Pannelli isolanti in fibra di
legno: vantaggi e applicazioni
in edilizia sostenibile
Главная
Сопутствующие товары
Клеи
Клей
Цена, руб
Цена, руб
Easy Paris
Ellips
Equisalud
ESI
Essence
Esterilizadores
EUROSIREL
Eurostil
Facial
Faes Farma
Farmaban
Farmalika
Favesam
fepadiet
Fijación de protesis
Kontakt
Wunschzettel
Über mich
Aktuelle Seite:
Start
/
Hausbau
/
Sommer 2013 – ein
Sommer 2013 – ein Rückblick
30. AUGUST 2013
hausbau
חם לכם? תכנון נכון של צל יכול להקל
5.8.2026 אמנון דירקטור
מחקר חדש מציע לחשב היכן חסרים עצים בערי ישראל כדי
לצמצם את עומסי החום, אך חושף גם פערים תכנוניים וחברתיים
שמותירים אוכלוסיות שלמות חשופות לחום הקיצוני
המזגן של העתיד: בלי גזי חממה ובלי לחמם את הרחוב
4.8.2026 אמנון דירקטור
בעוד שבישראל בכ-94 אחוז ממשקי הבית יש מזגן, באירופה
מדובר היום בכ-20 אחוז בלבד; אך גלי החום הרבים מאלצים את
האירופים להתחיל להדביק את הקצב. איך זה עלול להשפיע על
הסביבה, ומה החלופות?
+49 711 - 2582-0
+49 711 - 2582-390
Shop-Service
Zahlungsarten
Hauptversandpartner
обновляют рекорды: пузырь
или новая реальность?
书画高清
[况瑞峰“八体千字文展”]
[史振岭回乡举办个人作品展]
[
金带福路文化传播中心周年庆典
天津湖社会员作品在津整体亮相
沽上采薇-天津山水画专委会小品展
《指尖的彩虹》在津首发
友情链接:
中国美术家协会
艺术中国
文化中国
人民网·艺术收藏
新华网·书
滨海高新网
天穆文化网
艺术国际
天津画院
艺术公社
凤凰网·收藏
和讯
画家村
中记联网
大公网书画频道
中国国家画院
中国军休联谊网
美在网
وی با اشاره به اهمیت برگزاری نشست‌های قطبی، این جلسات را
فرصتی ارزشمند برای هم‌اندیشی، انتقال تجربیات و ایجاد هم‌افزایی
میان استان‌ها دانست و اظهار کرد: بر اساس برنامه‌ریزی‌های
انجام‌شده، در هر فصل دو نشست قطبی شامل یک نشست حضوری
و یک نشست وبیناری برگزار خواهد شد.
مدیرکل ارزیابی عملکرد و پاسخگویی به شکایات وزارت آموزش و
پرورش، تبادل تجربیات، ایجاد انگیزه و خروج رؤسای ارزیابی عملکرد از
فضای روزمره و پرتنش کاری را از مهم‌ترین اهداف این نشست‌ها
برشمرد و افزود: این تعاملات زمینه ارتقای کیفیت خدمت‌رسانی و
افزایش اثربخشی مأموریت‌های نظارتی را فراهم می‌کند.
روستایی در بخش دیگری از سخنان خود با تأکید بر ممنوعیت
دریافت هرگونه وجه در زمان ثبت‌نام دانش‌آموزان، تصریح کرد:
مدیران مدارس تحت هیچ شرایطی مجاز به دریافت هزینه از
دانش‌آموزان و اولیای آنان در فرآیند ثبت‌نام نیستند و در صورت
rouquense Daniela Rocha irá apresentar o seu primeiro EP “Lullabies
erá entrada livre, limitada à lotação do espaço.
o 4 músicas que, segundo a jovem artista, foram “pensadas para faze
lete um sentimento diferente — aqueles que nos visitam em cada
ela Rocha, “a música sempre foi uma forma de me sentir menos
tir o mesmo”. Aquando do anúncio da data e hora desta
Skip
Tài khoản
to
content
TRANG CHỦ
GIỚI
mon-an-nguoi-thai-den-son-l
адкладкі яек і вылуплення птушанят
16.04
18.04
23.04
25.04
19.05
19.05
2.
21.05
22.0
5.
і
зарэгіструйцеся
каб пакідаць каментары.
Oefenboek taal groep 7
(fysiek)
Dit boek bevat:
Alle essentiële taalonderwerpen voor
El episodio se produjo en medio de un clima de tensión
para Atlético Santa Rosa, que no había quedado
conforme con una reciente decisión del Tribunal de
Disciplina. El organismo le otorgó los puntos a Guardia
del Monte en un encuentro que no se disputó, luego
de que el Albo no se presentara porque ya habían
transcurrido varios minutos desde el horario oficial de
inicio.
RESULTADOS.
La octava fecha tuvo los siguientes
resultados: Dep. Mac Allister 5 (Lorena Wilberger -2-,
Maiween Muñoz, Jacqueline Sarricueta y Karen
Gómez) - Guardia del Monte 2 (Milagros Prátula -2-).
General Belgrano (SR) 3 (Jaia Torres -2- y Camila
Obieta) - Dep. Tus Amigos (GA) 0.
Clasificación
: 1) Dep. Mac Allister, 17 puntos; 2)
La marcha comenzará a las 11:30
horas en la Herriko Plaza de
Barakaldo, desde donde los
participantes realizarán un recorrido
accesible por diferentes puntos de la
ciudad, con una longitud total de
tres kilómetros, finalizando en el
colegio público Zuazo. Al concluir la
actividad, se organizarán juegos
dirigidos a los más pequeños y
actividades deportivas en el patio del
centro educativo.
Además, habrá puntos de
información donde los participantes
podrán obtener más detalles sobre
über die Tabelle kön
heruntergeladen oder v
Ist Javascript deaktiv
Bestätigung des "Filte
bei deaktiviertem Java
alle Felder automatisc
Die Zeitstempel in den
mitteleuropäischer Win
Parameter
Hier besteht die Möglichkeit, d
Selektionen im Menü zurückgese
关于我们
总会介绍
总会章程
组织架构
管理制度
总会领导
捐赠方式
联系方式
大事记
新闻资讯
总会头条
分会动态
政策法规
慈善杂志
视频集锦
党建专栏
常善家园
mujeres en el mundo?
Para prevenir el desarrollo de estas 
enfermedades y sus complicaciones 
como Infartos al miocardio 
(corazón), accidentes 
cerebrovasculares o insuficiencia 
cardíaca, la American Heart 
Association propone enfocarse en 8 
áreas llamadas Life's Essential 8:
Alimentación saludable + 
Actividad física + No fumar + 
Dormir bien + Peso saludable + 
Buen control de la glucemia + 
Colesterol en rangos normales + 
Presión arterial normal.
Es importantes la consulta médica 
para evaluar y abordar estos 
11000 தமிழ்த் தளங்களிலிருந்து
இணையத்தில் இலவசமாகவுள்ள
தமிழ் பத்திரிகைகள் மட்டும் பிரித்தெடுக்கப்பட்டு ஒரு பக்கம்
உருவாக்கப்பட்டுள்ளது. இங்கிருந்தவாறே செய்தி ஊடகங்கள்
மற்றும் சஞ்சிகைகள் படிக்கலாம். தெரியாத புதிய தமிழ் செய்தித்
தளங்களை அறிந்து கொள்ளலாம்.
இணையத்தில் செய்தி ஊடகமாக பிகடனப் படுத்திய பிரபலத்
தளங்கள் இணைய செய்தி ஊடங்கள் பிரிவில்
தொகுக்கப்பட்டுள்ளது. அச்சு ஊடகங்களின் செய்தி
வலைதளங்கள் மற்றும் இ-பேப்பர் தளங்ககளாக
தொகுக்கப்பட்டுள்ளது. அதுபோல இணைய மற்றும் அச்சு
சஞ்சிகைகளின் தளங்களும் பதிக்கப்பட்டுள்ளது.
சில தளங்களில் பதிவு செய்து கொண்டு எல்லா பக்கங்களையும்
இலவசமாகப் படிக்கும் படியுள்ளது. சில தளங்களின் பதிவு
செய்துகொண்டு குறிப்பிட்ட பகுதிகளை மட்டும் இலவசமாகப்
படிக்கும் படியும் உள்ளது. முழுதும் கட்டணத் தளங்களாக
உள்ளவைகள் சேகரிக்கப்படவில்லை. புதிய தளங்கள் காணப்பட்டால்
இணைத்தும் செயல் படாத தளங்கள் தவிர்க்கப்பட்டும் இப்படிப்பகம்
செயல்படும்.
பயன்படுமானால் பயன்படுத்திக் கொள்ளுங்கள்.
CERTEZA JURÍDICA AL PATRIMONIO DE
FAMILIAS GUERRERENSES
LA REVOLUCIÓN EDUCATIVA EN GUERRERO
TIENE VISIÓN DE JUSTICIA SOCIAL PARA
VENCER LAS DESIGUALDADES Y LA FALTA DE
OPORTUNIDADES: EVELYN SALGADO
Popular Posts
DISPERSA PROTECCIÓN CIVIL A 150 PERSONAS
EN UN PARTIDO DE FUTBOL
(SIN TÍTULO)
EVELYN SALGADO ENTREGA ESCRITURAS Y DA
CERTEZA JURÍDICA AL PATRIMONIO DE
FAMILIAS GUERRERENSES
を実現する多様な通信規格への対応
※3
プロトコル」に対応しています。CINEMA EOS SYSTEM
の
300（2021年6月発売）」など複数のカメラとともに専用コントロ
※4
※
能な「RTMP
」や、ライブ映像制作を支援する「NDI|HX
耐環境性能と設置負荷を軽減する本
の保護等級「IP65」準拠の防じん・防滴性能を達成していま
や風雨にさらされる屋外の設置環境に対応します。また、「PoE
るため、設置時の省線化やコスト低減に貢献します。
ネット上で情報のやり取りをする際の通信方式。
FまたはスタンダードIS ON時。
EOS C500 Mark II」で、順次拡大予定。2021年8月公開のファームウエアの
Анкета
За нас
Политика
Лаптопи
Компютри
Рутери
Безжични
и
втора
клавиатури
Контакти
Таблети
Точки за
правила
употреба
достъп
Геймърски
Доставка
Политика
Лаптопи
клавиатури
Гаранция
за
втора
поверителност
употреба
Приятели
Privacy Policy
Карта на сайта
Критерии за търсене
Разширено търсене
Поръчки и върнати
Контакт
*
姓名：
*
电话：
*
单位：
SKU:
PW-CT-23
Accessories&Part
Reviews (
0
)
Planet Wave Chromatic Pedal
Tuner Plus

::::

▶ _Prompt_:
Tally the lines in the rows above that contain the string "نشست", with case counting. Reply with the number only.

▶ _Solution for this task_:
4